**Your assignment:**
When you reach the line with "Inscription gratuite" in the data below, begin printing lines exactly, and stop once the line with "Déjà un compte ? Connectez-vous" has been printed.

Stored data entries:
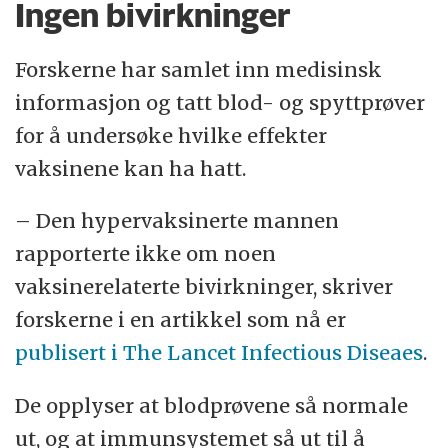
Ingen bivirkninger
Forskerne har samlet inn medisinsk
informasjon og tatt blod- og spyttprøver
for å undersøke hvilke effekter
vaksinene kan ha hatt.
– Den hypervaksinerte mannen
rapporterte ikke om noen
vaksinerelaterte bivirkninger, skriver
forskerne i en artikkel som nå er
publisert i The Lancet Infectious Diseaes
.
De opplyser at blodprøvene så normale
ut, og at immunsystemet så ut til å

==

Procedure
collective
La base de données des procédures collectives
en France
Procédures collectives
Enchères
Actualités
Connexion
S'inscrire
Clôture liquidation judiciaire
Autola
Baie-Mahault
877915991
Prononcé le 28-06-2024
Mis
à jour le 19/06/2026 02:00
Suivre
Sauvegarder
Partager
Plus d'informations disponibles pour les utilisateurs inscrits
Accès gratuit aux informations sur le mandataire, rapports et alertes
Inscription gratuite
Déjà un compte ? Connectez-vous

**Reply to the task:**
Inscription gratuite
Déjà un compte ? Connectez-vous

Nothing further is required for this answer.